* **Directions for this task**:
Print verbatim the lines of the entries from the one containing "1. There is" to the last, inclusive, and no others.

Saved entries

=-=-=

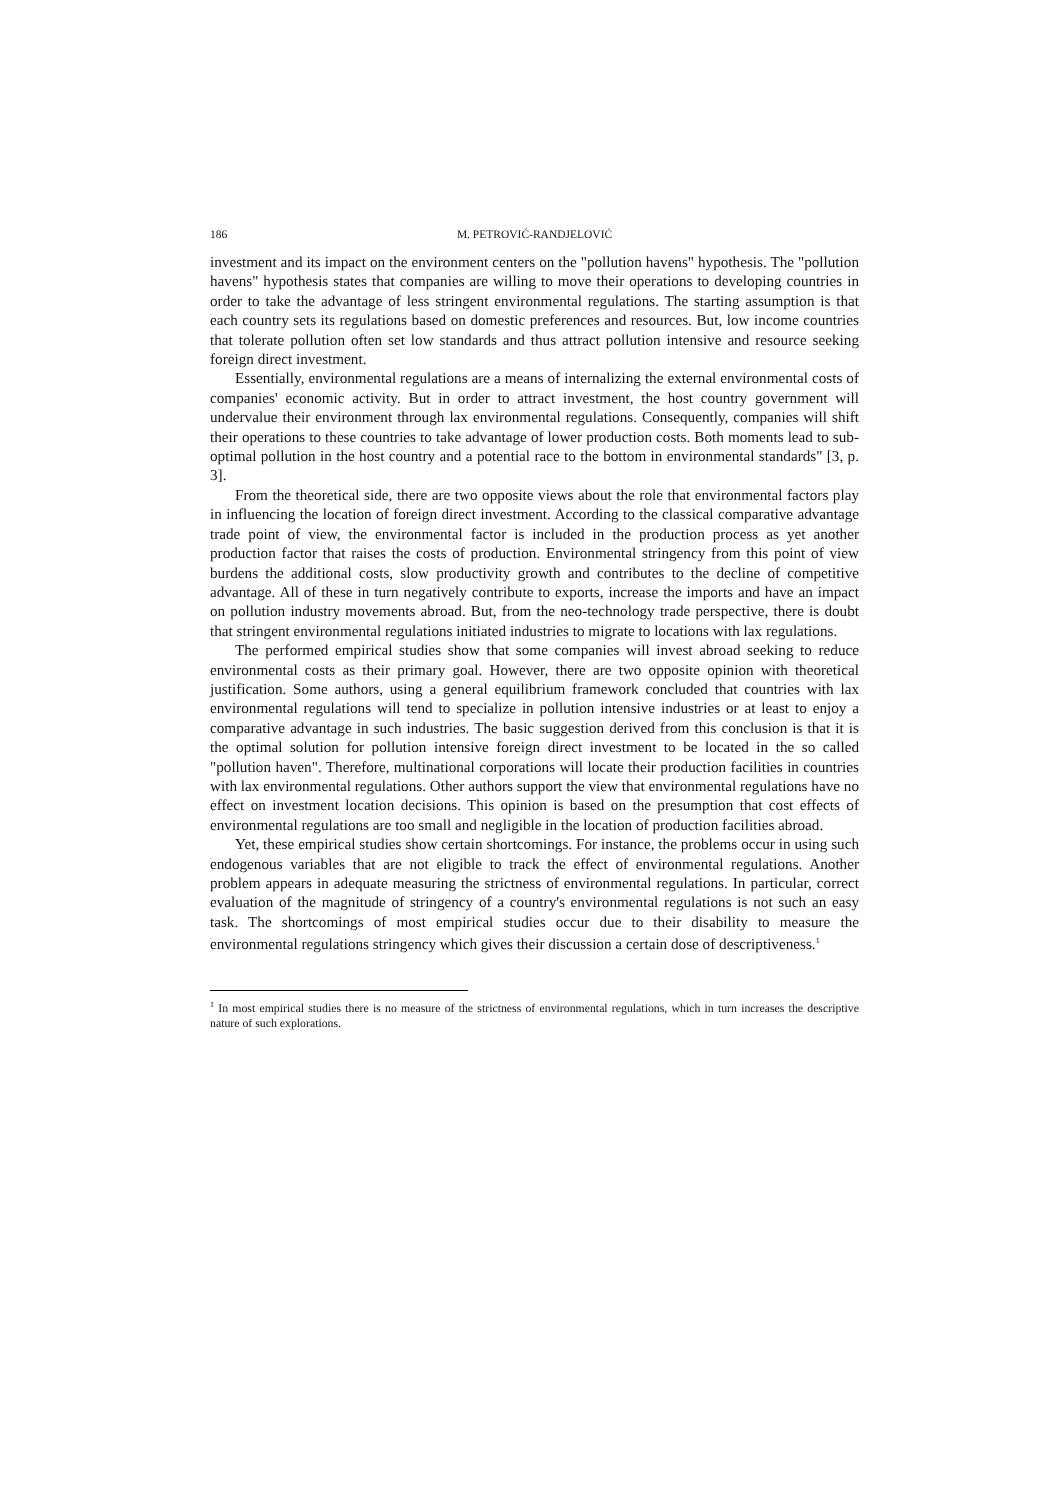186 M. PETROVIĆ-RANDJELOVIĆ
investment and its impact on the environment centers on the "pollution havens" hypothesis. The "pollution havens" hypothesis states that companies are willing to move their operations to developing countries in order to take the advantage of less stringent environmental regulations. The starting assumption is that each country sets its regulations based on domestic preferences and resources. But, low income countries that tolerate pollution often set low standards and thus attract pollution intensive and resource seeking foreign direct investment.
Essentially, environmental regulations are a means of internalizing the external environmental costs of companies' economic activity. But in order to attract investment, the host country government will undervalue their environment through lax environmental regulations. Consequently, companies will shift their operations to these countries to take advantage of lower production costs. Both moments lead to sub-optimal pollution in the host country and a potential race to the bottom in environmental standards" [3, p. 3].
From the theoretical side, there are two opposite views about the role that environmental factors play in influencing the location of foreign direct investment. According to the classical comparative advantage trade point of view, the environmental factor is included in the production process as yet another production factor that raises the costs of production. Environmental stringency from this point of view burdens the additional costs, slow productivity growth and contributes to the decline of competitive advantage. All of these in turn negatively contribute to exports, increase the imports and have an impact on pollution industry movements abroad. But, from the neo-technology trade perspective, there is doubt that stringent environmental regulations initiated industries to migrate to locations with lax regulations.
The performed empirical studies show that some companies will invest abroad seeking to reduce environmental costs as their primary goal. However, there are two opposite opinion with theoretical justification. Some authors, using a general equilibrium framework concluded that countries with lax environmental regulations will tend to specialize in pollution intensive industries or at least to enjoy a comparative advantage in such industries. The basic suggestion derived from this conclusion is that it is the optimal solution for pollution intensive foreign direct investment to be located in the so called "pollution haven". Therefore, multinational corporations will locate their production facilities in countries with lax environmental regulations. Other authors support the view that environmental regulations have no effect on investment location decisions. This opinion is based on the presumption that cost effects of environmental regulations are too small and negligible in the location of production facilities abroad.
Yet, these empirical studies show certain shortcomings. For instance, the problems occur in using such endogenous variables that are not eligible to track the effect of environmental regulations. Another problem appears in adequate measuring the strictness of environmental regulations. In particular, correct evaluation of the magnitude of stringency of a country's environmental regulations is not such an easy task. The shortcomings of most empirical studies occur due to their disability to measure the environmental regulations stringency which gives their discussion a certain dose of descriptiveness.<sup>1</sup>
<sup>1</sup> In most empirical studies there is no measure of the strictness of environmental regulations, which in turn increases the descriptive nature of such explorations.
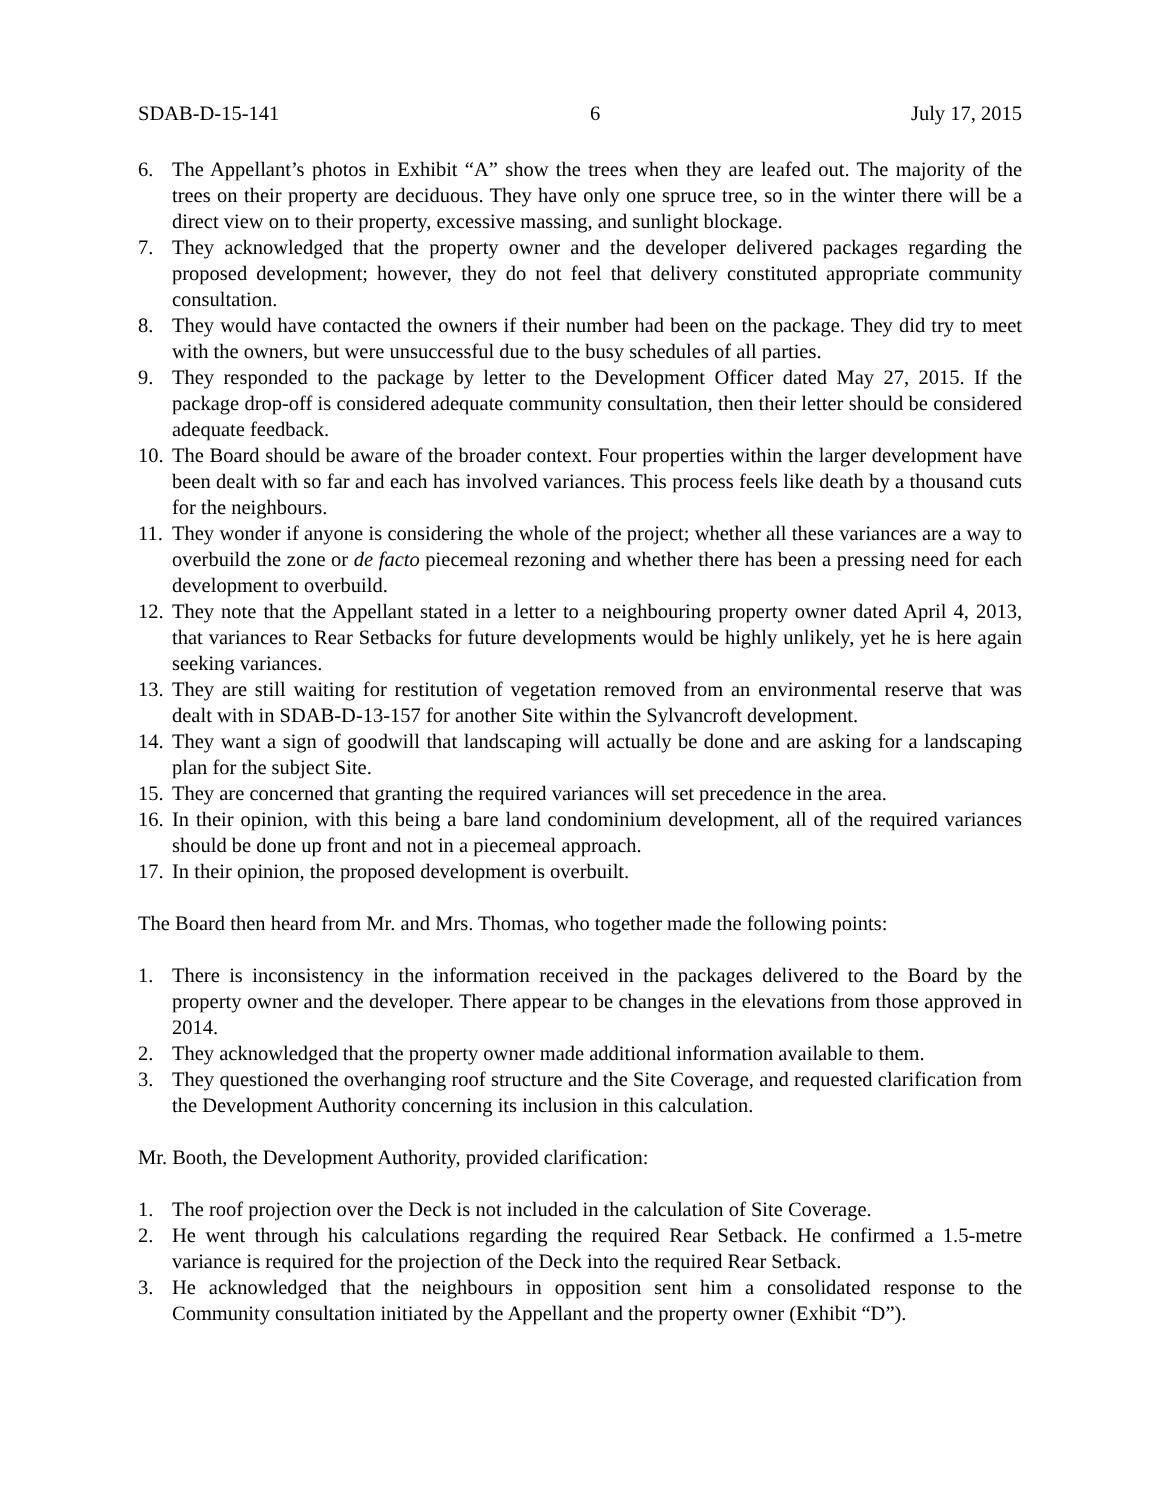SDAB-D-15-141 6 July 17, 2015
6. The Appellant’s photos in Exhibit “A” show the trees when they are leafed out. The majority of the trees on their property are deciduous. They have only one spruce tree, so in the winter there will be a direct view on to their property, excessive massing, and sunlight blockage.
7. They acknowledged that the property owner and the developer delivered packages regarding the proposed development; however, they do not feel that delivery constituted appropriate community consultation.
8. They would have contacted the owners if their number had been on the package. They did try to meet with the owners, but were unsuccessful due to the busy schedules of all parties.
9. They responded to the package by letter to the Development Officer dated May 27, 2015. If the package drop-off is considered adequate community consultation, then their letter should be considered adequate feedback.
10.
The Board should be aware of the broader context. Four properties within the larger development have been dealt with so far and each has involved variances. This process feels like death by a thousand cuts for the neighbours.
11.
They wonder if anyone is considering the whole of the project; whether all these variances are a way to overbuild the zone or de facto piecemeal rezoning and whether there has been a pressing need for each development to overbuild.
12.
They note that the Appellant stated in a letter to a neighbouring property owner dated April 4, 2013, that variances to Rear Setbacks for future developments would be highly unlikely, yet he is here again seeking variances.
13.
They are still waiting for restitution of vegetation removed from an environmental reserve that was dealt with in SDAB-D-13-157 for another Site within the Sylvancroft development.
14.
They want a sign of goodwill that landscaping will actually be done and are asking for a landscaping plan for the subject Site.
15.
They are concerned that granting the required variances will set precedence in the area.
16.
In their opinion, with this being a bare land condominium development, all of the required variances should be done up front and not in a piecemeal approach.
17.
In their opinion, the proposed development is overbuilt.
The Board then heard from Mr. and Mrs. Thomas, who together made the following points:
1. There is inconsistency in the information received in the packages delivered to the Board by the property owner and the developer. There appear to be changes in the elevations from those approved in 2014.
2. They acknowledged that the property owner made additional information available to them.
3. They questioned the overhanging roof structure and the Site Coverage, and requested clarification from the Development Authority concerning its inclusion in this calculation.
Mr. Booth, the Development Authority, provided clarification:
1. The roof projection over the Deck is not included in the calculation of Site Coverage.
2. He went through his calculations regarding the required Rear Setback. He confirmed a 1.5-metre variance is required for the projection of the Deck into the required Rear Setback.
3. He acknowledged that the neighbours in opposition sent him a consolidated response to the Community consultation initiated by the Appellant and the property owner (Exhibit “D”).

=-=-=

* **Exercise answer**:
1. There is inconsistency in the information received in the packages delivered to the Board by the property owner and the developer. There appear to be changes in the elevations from those approved in 2014.
2. They acknowledged that the property owner made additional information available to them.
3. They questioned the overhanging roof structure and the Site Coverage, and requested clarification from the Development Authority concerning its inclusion in this calculation.
Mr. Booth, the Development Authority, provided clarification:
1. The roof projection over the Deck is not included in the calculation of Site Coverage.
2. He went through his calculations regarding the required Rear Setback. He confirmed a 1.5-metre variance is required for the projection of the Deck into the required Rear Setback.
3. He acknowledged that the neighbours in opposition sent him a consolidated response to the Community consultation initiated by the Appellant and the property owner (Exhibit “D”).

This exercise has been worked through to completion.